**EXERCISE REQUIREMENTS**
Which of the lines below hold the word "their"? Pull each of them out.

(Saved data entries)
☆ ☆ ☆

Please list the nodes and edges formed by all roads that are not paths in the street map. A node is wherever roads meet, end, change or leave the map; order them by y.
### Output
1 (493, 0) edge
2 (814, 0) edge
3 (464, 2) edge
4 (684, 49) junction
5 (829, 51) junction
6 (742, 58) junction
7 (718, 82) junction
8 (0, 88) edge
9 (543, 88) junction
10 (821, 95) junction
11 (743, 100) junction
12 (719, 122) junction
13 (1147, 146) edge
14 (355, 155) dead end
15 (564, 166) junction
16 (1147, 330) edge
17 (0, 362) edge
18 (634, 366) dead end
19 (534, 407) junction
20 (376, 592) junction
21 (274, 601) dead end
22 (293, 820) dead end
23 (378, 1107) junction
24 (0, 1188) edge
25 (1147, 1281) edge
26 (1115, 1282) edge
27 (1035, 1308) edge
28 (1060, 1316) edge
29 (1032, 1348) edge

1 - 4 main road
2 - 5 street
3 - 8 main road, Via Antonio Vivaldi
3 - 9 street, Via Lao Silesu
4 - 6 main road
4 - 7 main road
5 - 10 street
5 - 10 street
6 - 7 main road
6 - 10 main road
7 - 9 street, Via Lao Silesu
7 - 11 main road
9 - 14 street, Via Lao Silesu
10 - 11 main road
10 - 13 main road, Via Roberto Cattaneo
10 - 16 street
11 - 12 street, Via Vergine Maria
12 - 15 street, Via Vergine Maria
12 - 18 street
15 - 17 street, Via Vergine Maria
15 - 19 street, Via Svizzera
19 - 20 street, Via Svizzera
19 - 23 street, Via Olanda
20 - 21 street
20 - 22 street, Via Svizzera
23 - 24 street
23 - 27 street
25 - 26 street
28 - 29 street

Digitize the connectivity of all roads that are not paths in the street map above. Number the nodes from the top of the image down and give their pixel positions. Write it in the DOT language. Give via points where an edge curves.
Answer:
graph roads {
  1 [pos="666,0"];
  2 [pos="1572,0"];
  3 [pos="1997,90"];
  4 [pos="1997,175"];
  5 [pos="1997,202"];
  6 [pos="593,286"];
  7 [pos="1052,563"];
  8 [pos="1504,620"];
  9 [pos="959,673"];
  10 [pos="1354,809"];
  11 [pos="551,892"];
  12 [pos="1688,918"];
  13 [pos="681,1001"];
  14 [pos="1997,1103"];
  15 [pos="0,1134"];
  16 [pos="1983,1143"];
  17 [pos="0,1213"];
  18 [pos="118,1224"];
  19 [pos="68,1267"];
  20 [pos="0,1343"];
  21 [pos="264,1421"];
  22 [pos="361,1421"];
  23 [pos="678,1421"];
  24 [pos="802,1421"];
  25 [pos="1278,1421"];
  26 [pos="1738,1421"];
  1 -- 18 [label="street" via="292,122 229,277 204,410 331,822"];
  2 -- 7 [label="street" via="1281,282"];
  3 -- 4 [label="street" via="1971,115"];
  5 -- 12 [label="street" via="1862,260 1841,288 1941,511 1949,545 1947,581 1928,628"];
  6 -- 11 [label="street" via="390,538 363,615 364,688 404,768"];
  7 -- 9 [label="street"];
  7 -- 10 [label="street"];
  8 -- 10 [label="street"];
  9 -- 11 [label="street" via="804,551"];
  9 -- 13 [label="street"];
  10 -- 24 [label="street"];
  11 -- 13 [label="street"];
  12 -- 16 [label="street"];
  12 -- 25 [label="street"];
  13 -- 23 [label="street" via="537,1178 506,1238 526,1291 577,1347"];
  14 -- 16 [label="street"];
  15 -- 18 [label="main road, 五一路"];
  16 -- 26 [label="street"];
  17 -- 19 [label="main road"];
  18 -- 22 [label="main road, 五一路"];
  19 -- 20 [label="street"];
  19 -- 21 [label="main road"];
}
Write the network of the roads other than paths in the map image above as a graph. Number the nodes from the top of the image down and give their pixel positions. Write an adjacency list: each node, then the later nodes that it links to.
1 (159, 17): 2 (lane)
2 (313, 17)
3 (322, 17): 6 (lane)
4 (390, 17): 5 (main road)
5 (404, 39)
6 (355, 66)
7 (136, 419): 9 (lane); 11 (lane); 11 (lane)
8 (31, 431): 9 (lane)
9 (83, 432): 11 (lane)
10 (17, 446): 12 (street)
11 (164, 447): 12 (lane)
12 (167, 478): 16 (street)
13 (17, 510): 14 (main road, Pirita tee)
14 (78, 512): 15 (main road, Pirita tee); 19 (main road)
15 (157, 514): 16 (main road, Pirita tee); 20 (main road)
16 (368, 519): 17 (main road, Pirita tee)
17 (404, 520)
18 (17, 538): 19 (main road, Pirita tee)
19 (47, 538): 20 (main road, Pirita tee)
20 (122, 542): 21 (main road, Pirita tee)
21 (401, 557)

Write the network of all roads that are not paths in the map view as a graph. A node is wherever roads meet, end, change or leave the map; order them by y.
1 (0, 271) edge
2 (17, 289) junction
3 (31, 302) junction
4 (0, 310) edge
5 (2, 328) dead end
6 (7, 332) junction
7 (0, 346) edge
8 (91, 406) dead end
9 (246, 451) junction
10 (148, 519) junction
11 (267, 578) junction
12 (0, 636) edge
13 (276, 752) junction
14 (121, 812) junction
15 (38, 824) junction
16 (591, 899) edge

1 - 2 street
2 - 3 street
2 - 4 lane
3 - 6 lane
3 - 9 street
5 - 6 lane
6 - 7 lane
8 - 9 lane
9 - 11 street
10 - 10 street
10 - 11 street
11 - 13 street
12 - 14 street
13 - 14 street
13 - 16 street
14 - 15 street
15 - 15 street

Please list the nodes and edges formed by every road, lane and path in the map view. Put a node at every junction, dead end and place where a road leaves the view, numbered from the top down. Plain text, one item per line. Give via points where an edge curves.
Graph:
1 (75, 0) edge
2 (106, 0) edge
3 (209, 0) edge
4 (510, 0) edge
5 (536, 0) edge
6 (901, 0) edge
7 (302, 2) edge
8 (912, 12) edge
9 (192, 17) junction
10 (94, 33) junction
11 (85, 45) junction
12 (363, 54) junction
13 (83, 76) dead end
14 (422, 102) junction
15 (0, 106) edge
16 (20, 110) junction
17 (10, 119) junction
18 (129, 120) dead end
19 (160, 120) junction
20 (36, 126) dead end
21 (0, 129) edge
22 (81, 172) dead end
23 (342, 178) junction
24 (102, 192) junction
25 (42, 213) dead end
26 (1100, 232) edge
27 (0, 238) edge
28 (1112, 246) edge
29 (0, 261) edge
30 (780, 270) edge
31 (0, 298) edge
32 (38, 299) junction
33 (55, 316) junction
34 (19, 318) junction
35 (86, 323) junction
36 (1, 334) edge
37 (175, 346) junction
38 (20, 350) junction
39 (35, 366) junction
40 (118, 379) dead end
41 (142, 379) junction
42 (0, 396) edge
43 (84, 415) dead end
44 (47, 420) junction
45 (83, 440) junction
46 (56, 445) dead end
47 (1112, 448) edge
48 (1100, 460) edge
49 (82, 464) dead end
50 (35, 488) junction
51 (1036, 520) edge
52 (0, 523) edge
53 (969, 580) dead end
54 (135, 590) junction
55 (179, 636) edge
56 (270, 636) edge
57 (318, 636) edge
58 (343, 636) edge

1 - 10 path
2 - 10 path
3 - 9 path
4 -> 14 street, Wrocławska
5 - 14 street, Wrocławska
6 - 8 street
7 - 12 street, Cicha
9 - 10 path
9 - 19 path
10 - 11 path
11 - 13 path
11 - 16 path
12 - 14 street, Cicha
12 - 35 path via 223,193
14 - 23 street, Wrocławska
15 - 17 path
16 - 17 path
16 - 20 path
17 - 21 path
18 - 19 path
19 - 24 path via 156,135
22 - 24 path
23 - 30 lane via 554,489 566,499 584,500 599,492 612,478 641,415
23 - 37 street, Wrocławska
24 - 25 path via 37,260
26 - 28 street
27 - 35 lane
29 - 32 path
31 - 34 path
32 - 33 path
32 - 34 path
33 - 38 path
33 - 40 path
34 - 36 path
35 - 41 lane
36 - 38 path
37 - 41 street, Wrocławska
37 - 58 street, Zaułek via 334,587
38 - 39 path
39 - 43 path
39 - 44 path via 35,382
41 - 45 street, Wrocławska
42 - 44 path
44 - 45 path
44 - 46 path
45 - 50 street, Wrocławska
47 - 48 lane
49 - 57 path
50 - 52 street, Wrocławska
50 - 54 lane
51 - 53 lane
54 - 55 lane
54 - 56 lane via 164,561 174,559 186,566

☆ ☆ ☆

**COMPLETED TASK**
Digitize the connectivity of all roads that are not paths in the street map above. Number the nodes from the top of the image down and give their pixel positions. Write it in the DOT language. Give via points where an edge curves.
Write the network of the roads other than paths in the map image above as a graph. Number the nodes from the top of the image down and give their pixel positions. Write an adjacency list: each node, then the later nodes that it links to.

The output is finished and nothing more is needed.